2. Treatment of Individual Participants:
Researchers must adhere to ethical guidelines, including informed consent, privacy, confidentiality, protection from harm, and justice/equitable treatment.
In socially sensitive research, informed consent needs extra care, as participants should be aware of how participating might affect them.
Privacy refers to controlling information about oneself, while confidentiality refers to protecting personal data. Asking people questions of a personal nature (e.g., about sexuality) could offend.
There are different ways to approach consent, including presumptive consent, prior general consent, and retrospective consent.
- Scientific freedom: Science should not be censored, but there should be some monitoring of sensitive research. The researcher should weigh their responsibilities against their rights to do the research.
- Ownership of data: When research findings could be used to make social policies, which affect people’s lives, should they be publicly accessible? Sometimes, a party commissions research with their own interests in mind (e.g., an industry, an advertising agency, a political party, or the military).
3. The Institutional Context:
This refers to the environment in which the research is conducted and how it might influence the study or be affected by its findings.
For example, if an organization participates in research and the results make them “look bad,” it could affect employees and customers.
4. Interpretation and Application of Findings:
This is crucial in socially sensitive research. Researchers need to consider how their findings might be interpreted and applied in the real world.
They should be alert to the possibility of misuse and take steps to present findings in a value-free way. Care is needed in communicating with the media and policymakers.
Researchers should make explicit the assumptions underlying their research and its limitations so the public can understand them.
Engaging with the media and policy makers after publication is also suggested as a way to manage wider implications.

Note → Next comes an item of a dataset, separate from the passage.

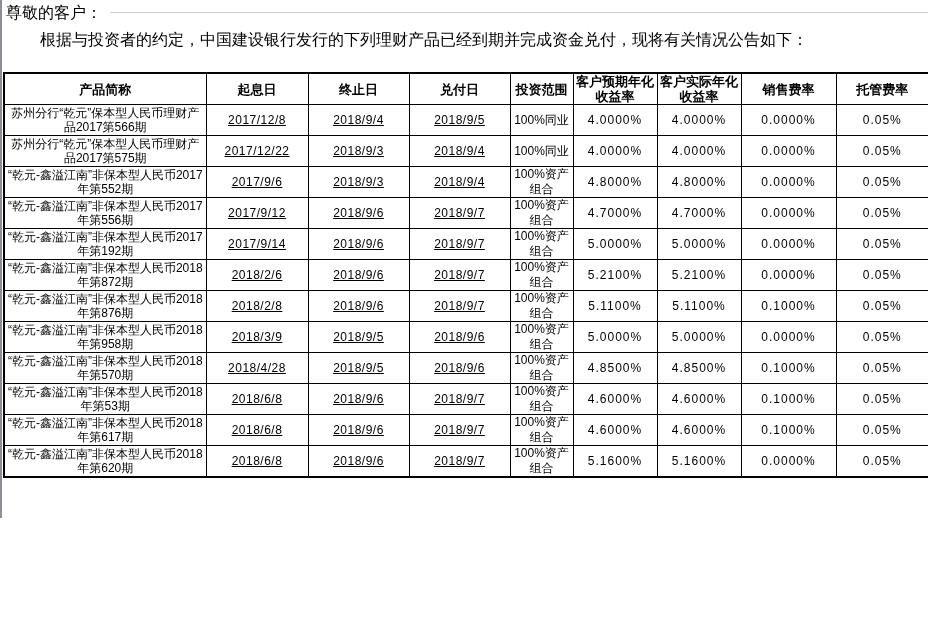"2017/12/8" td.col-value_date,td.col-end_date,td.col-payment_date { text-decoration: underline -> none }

Dealing with social sensitivity also involves:
- Reflexivity: Researchers should carefully consider their own influential position, biases, beliefs, values, and experiences, and how these might unconsciously influence their research. This self-awareness helps in recognizing stereotypes and adapting methods to be more culturally relevant.
- Careful Formulation of Research Questions: Questions should be worded to accurately represent the studied group and avoid reinforcing stereotypes.
- Anticipate Misuse of Findings: Researchers should be alert to the possibility that their findings could be misinterpreted or misapplied. They should take steps to present results in a value-free way, without ideological assumptions, and clearly communicate what the research does not mean, along with its limitations.
- Manage Media Communication: Psychologists should actively engage with the media and policymakers after publication to prevent sensationalism or biased presentations of their findings.
- Cost-Benefit Analysis: Before conducting research, especially sensitive studies, a cost-benefit analysis should be performed. This involves weighing the potential harm to participants and wider society against the potential benefits of the research. Research should only proceed where the benefits significantly outweigh the costs.
- Privacy and Confidentiality: Ensuring participants’ data and personal information are protected, especially in sensitive areas like sexuality or HIV status.
- Sound and Valid Methodology: This is crucial for socially sensitive topics, as flawed research can be taken as “fact” by the public and used to dictate policy.